The Western flower thrips, Frankliniella occidentalis is a most economically important pest of many field- and glasshouse-grown vegetables and ornamentals.
Adults lay eggs in the parenchyma tissue and there are two larval stages (first and second instars), prepupal and pupal stages are present in the life cycle of thrips.
Adult thrips generally feed by piercing and scraping of the stem, leaf, flower and fruit tissues.
Both instars also feed on all the aerial plant parts including leaves, flowers and fruits.
Piercing and scraping of the plant tissues leads to discoloration and drying of the damaged area, in some cases, abortion of flower/leaf buds or distortion of emerging leaves, thus reducing field crop yield and aesthetic value of ornamental plants.
Thrips are also capable of transmitting tospoviruses such as tomato spotted wilt virus (TSWV) and impatiens necrotic spot virus (INSV) during feeding, thus causing a tremendous loss to agricultural and horticultural greenhouse industries.
Controlling western flower thrips is difficult because of their small size and cryptic behavior.
Western flower thrips are commonly eradicated using endosulfan, chlorpyrifos, bendiocarb, and synthetic pyrethrinoids but use of these insecticides is restricted due to their environmental pollution and human health concerns, development of resistance to pesticides and removal of some of the most effective products from the market.
Biological control agents including predacious mites (Neoseilus cucumeris and Neoseilus degenerans), predacious bugs (Orius insidiosus), entomopathogenic fungi (Beauveria bassiana, Metarhizium anisopliae) and entomopathogenic nematodes (see below) have been used as alternatives to chemical pesticides.
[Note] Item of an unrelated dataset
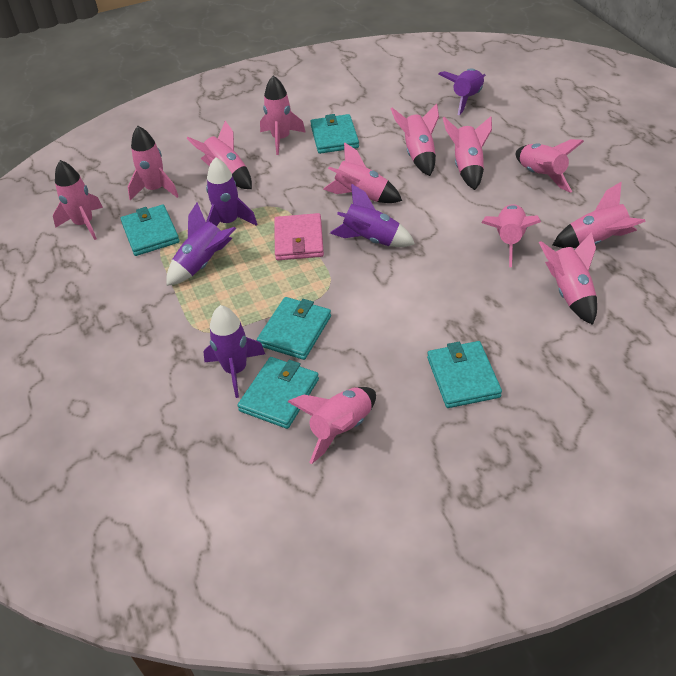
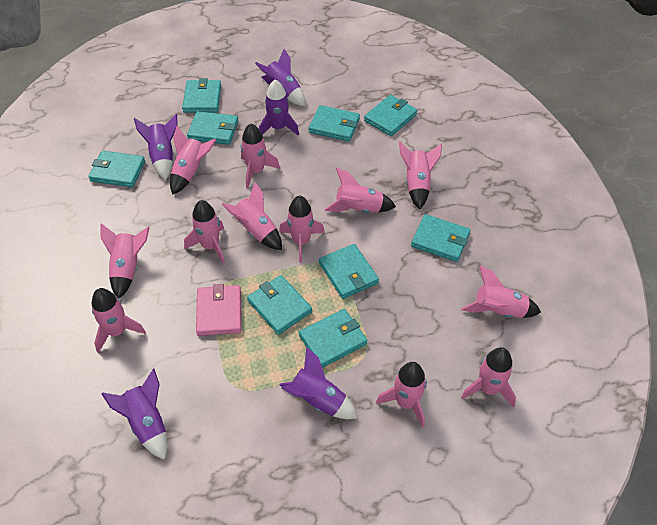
turquoise wallet: 5 -> 9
The entomopathogenic nematodes species including Heterorhabditis bacteriophora, H. indica, H. marelata and Steinernema abassi, S. carpocapase, and S. feltiae have been found to be effective alternatives to chemical insecticides in controlling western flower thrips.
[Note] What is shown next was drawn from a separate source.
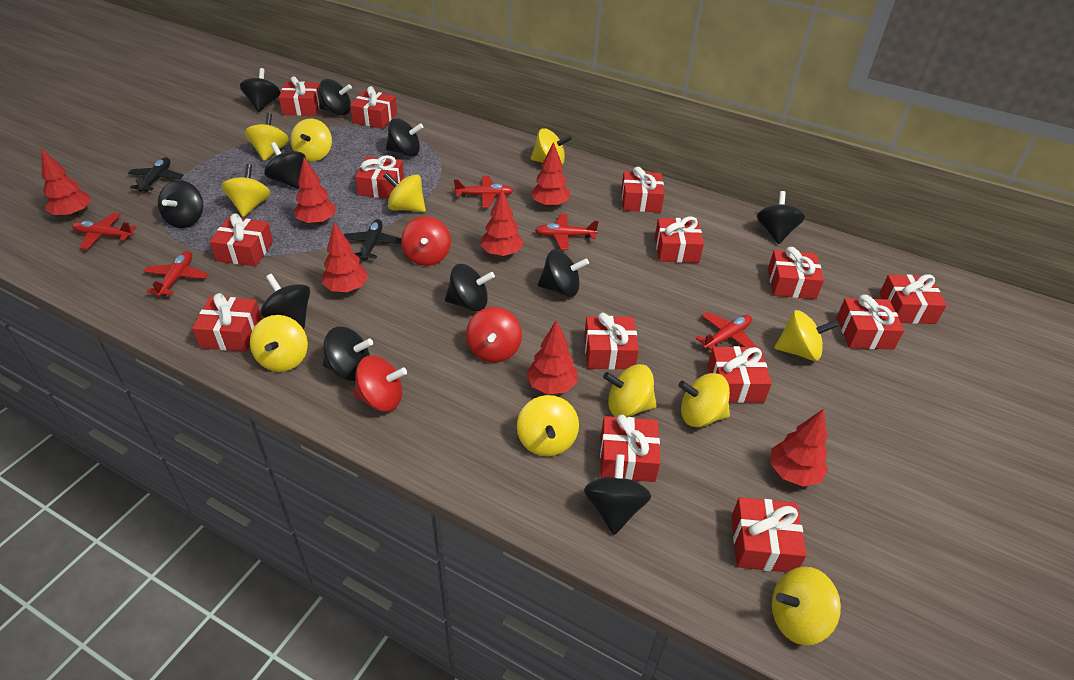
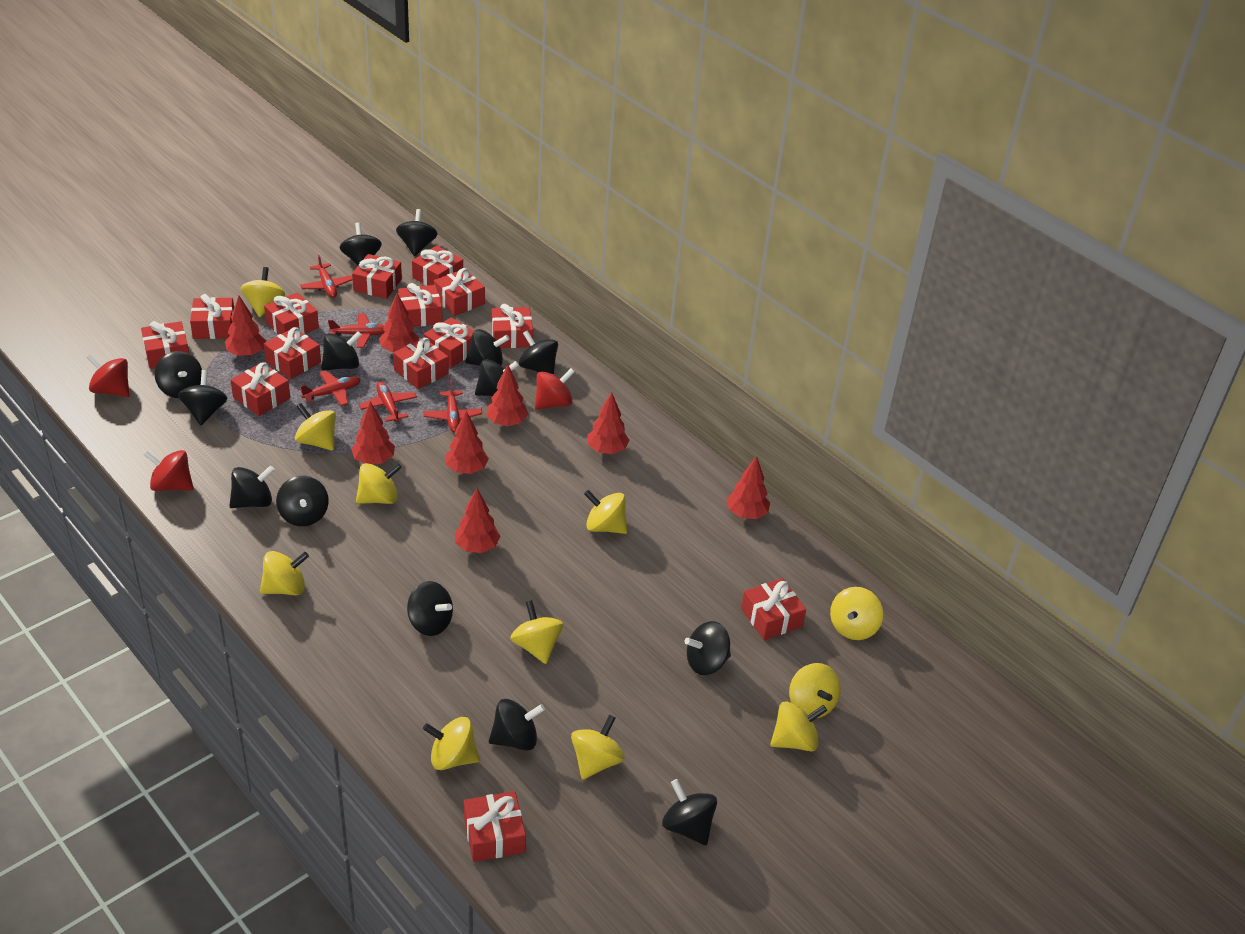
black plane: 2 -> 0
black spinning top: 11 -> 14
red tree: 7 -> 8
The entomopathogenic nematodes specifically attack soil-dwelling second instar larval, prepupal and pupal stages.
Generally, Heterorhabditis species are more effective than Steinernema species nematodes in controlling western flower thrips.
The insect- parasitic nematodes such as Thripinema nicklewoodii also have a potential to use as a biological control agent against western flower thrips.
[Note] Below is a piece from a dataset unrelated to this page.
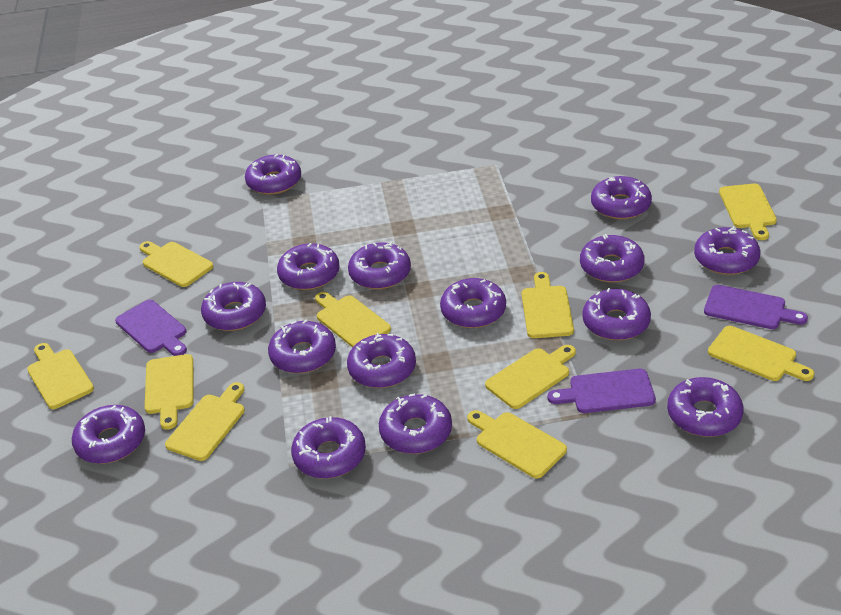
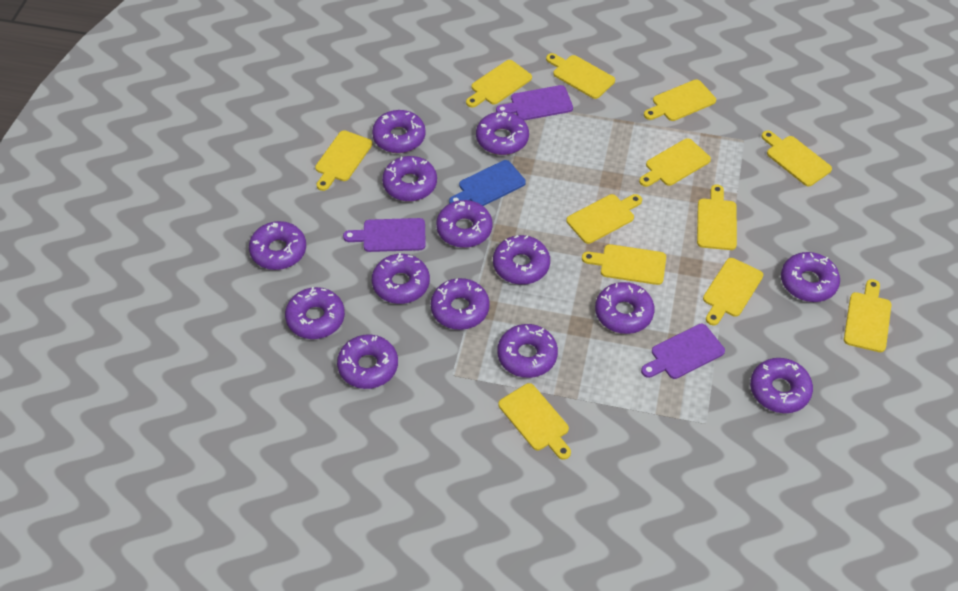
blue cutting board: 0 -> 1
purple donut: 15 -> 14
yellow cutting board: 10 -> 12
Application of entomopathgenic nematodes at the rate of 400 infective juveniles/ cm2 of soil surface can cause over 50% mortality of thrip population.
Nematodes can be easily applied in water suspension as spray applications to the surface of plant growing medium or on the plant foliage infested with western flower thrips.
Although larval stages, prepupae and pupae are susceptible to entomopathogenic nematodes, H. bacteriophora HK3 strain can cause higher mortality of larval and prepupal stages than pupal stages
How Entomopathogenic Nematodes kill Western Flower Thrips
When the infective juveniles are applied to the surface of plant growing medium or injected in the potting medium, they start searching for their hosts, in this case Western Flower Thrip larvae, prepupae and pupae.
Once a larvae, prepupae and pupae has been located, the nematode infective juveniles penetrate into the larvae, prepupae and pupae body cavity via natural openings (mouth, anus and spiracles).
Infective juveniles of Heterorhabditis also enter through the intersegmental members of the grub/pupa cuticle.
Once in the body cavity, infective juveniles release symbiotic bacteria (Xenorhabdus spp. for Steinernematidae and Photorhabdus spp. for Heterorhabditidae) from their gut in the larvae, prepupal and pupal blood.
Multiplying nematode-bacterium complex in the blood causes septicemia and kills the grub usually within 48 h after infection.
Nematodes feed on multiplying bacteria, mature into adults, reproduce and then emerge as infective juveniles from the cadaver to seek new larvae, prepupae and pupae in the potting medium/soil.